-------- Lesetext

Minecraft: Xbox 360 Edition - Test
Ist das noch Freiheit? Oder nur ein besonders großer Käfig?
Dies wäre eigentlich ein einfacher Test gewesen. Nach gut zwölf extrem unterhaltsamen Stunden mit der oft verschobenen "Xbox 360 Edition" von Minecraft (1600 MS Punkte) festgestellt, dass Xbox-Usern hier eine tolle Zeit bevorsteht, Link zum Test der PC-Version und dann noch kurz auf die Unterschiede in Technik und Steuerung eingegangen. Und schon weiß der Leser fast alles, was sich zu wissen lohnt, abzüglich der unersetzlichen eigenen Erfahrungswerte natürlich, aus buchstäblich Nichts alles Mögliche zu machen. Daher am Ende noch mal, weil es so toll war, einen in Herzblut auf flammendem Blümchenpapier geschriebenen Liebesbrief an die nie enden wollende Spielwiese Minecrafts anhängen und dann ... oh. Dann endet sie auf einmal doch.
Ich bin kein Programmierer und es gibt sicherlich einen guten, technisch vollauf nachvollziehbaren Grund, warum man von etwa der Mitte der Karte loslaufend, nach spätestens fünf Minuten vor eine ebenso unsichtbare wie undurchdringliche Wand läuft. Es ist nur leider so, dass Minecraft viel von seiner Faszination daraus zieht, dieses eine, große Spiel ohne Grenzen zu sein. Ein Spiel, dessen einzige Wände die sind, die ihr selbst aufstellt und zu dem Architekturprojekt zusammensetzt, das euch in dieser Woche so durch den Kopf spukt. Eines, in dem man problemlos seine maßstabsgetreue Snake-Mountain-Nachbildung satthaben kann, die Koffer packt und so weit gen Westen marschiert, dass man ohne Karte, Brotkrumen und abgewickeltem Strickpulli nie, nie, nie wieder zurückfindet. Muss man auch nicht. Baut man sich eben woanders zur Abwechslung vielleicht mal einen richtigen Berg. Das Matterhorn zum Beispiel.

----------------

Nenne bitte alle Dinge, ohne die man laut dem Lesetext nach dem Marsch gen Westen nie wieder zurückfindet.

-------- Datensätze

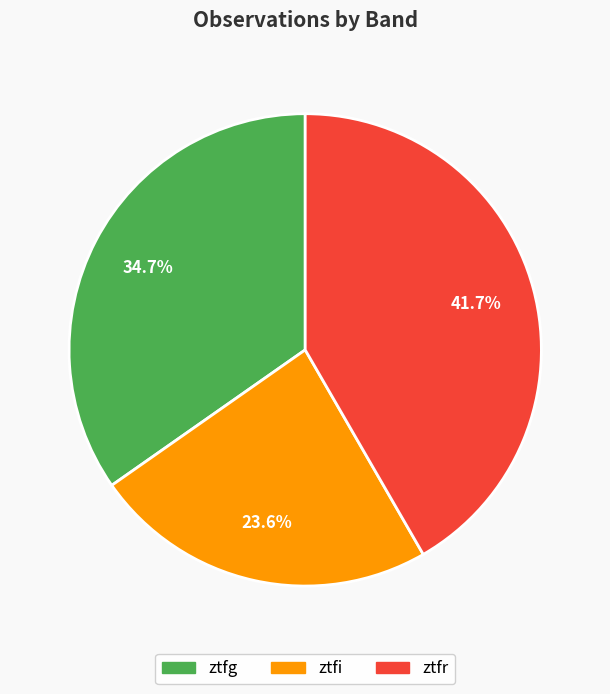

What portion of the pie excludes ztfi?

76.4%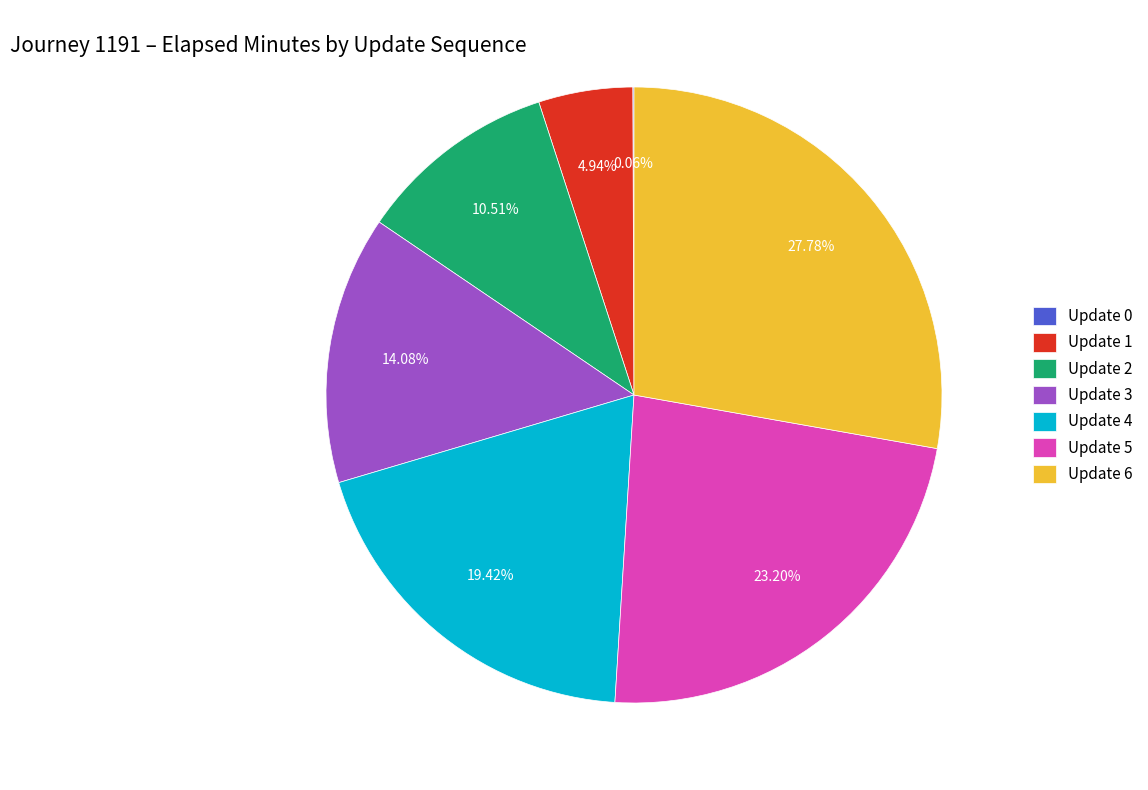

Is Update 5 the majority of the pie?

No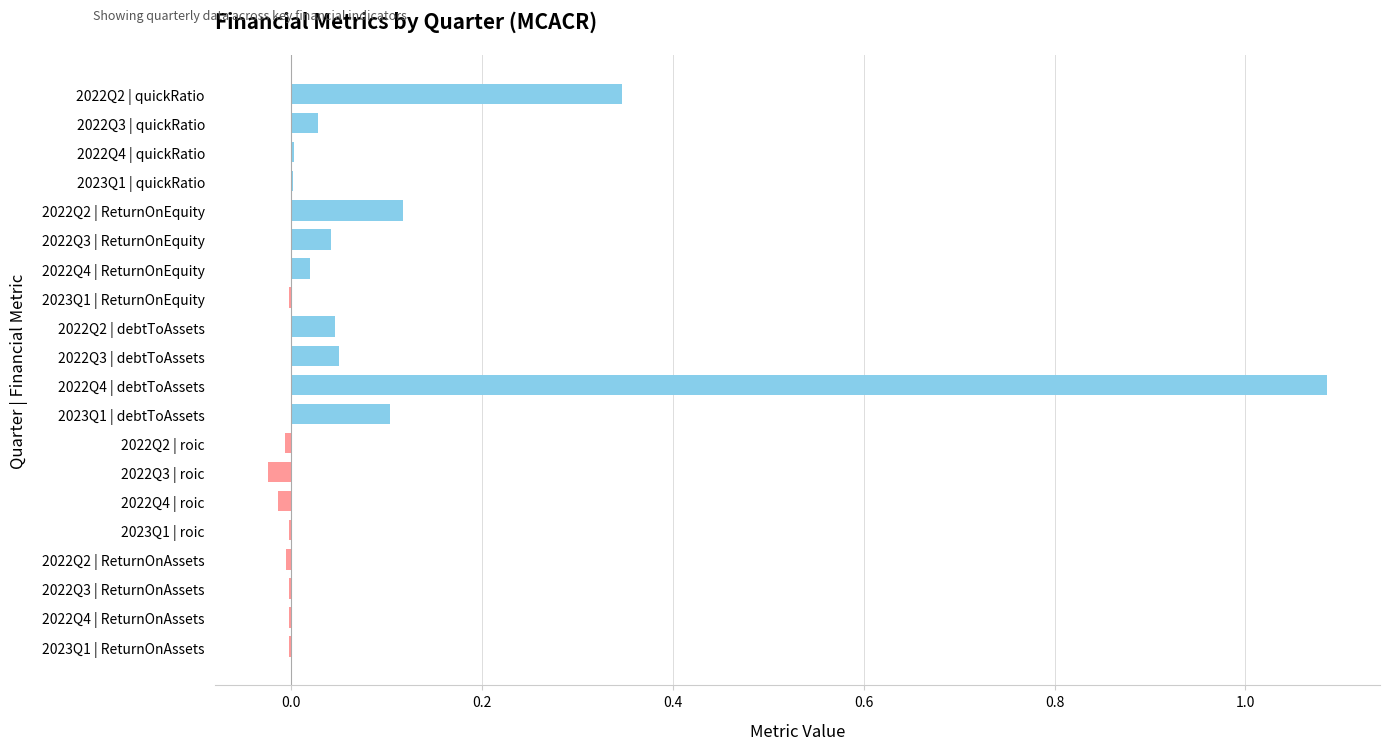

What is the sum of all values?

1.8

----------------

**Deine Antwort:**
Karte, Brotkrumen, abgewickelter Strickpulli